• **Verilen metin**
┄┄┄┄┄┄┄┄┄┄┄┄┄┄┄┄┄┄┄┄
Manevi ve Metabolik detoks, Ramazan…

Ramazan ayı , sofralara daha fazla özen gösterilen ve yemek çeşidinin bol olduğu bereketin arttığı ruhumuzu, nefsimizi, metabolizmamızı bir nevi detoksa aldığımız bir dönemdir.

Geçen yıl olduğu gibi bu sene ve takip eden yaklaşık 3 sene boyunca çok sıcak ve uzun günler de oruçlu olacağız. Dolayısı ile beslenme şeklinizi çok fazla hafife almamalı yeterli ve dengeli olmasına dikkat etmeliyiz.

Sahur- iftar derken ortaya zengin menüler çıkar. Bu nedenle Ramazan ile beraber beslenme alışkanlıklarımız da değişmeler olabilir. Bu dönemde beslenme açısından dikkat edilecek en önemli nokta kişinin vücut dengesini koruması olacaktır. Bunu sağlayabilmek için de yeterli ve dengeli beslenmenin basit kurallarına dikkat edilmesi yeterli olacaktır.
┄┄┄┄┄┄┄┄┄┄┄┄┄┄┄┄┄┄┄┄
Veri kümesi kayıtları
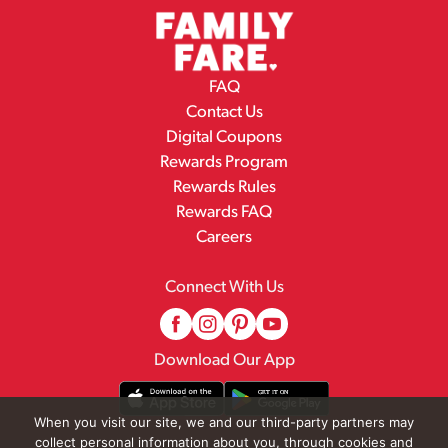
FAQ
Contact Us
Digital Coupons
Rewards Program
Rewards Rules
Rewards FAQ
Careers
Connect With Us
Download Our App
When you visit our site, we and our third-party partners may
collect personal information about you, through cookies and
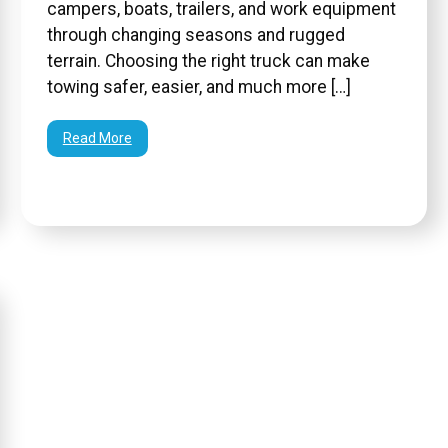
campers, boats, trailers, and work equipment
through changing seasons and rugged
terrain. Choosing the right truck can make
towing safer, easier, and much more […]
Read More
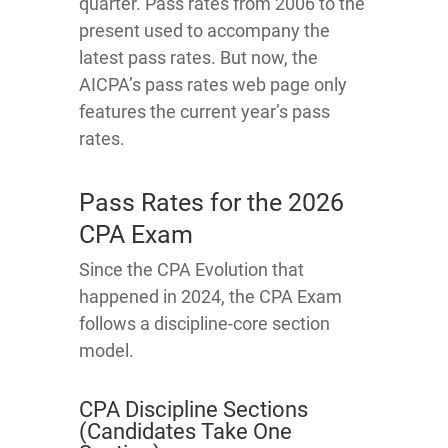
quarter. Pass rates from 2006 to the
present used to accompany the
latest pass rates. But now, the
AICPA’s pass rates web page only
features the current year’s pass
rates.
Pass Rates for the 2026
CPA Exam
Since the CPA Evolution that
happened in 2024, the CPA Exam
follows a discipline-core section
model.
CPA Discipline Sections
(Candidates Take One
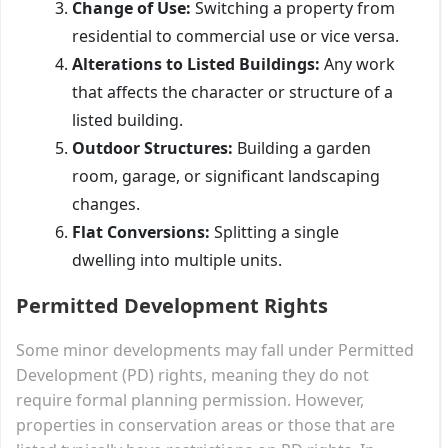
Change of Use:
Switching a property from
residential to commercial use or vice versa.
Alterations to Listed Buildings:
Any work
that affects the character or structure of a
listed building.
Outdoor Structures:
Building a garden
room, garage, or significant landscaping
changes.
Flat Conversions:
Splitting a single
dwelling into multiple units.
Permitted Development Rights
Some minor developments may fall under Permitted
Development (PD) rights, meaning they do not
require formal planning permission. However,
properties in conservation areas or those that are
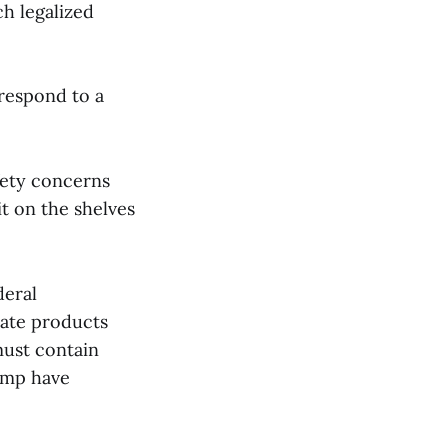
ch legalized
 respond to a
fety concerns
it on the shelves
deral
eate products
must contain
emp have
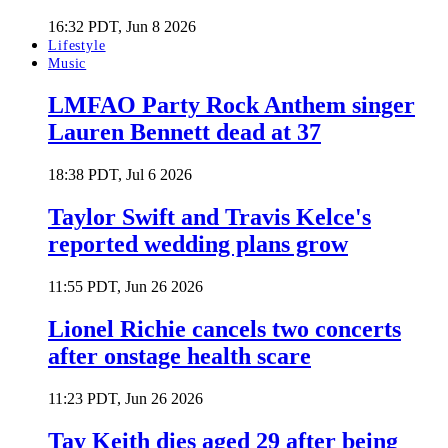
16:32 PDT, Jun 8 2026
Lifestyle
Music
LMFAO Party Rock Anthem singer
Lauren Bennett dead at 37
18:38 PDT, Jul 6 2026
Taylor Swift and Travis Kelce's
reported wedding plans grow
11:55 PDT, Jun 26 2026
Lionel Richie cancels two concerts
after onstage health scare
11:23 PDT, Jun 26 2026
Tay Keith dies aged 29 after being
┄┄┄┄┄┄┄┄┄┄┄┄┄┄┄┄┄┄┄┄
• **Görevler ve sorular**
(a) Ramazan beslenmesiyle ilgili metne göre bu dönemde beslenmede dikkat edilecek en önemli nokta nedir?
(b) Ramazan'da beslenme üzerine olan metni son cümlesinden sonra devam ettirin.

• **Öğelere göre cevaplar**
(a) Kişinin vücut dengesini korumasıdır.

(b)
İlk olarak öğün sayısı en az 3 olmasına dikkat edilmeli. Bununla beraber her öğünde dört temel besin grubundan tüketilmeye çalışılmalıdır.

et/tavuk/balık grubu,
süt/yoğurt grubu,
sebze-meyve grubu
tahıl grubu günlük olarak makul miktarlarda tüketilmelidir.

Bunlara dikkat edilmediği takdirde sindirim problemleri, tansiyon dengesizliği, kan şekeri parametrelerinde bozulmalar,kolesterol parametrelerinde bozulmalar ve bunun gibi benzeri sağlık sorunları oluşabilir.

Öğün sayısının bir olması durumunda ise (sadece iftar) vücudun ihtiyaçlarının yeterince karşılanamamasına bu da gün içinde yorgunluk, konsantrasyon azalması, kan şekerinin düşmesi, iş performansının azalması, uyku hali gibi semptomlarla karşılaşmamıza çıkması kaçınılmaz olur.

Yukarıda belirttiklerim ışığında özellikle şeker hastaları,tansiyon , kalp hastaları doktorlarına danışmadan oruç tutmasınlar. Eğer oruç tutacaklarsa bir uzman tarafından beslenme düzenlerinin ve sıklığının ayarlanması sağlığınız açısından önem taşır.

Sıcakların ve nem oranının yüksek olması aşırı su kaybına sebep olabileceği için vücut dehidrate olabilir çok dikkat edilmeli belkide sahurda 1 tane de sade soda içilerek yatılmalı.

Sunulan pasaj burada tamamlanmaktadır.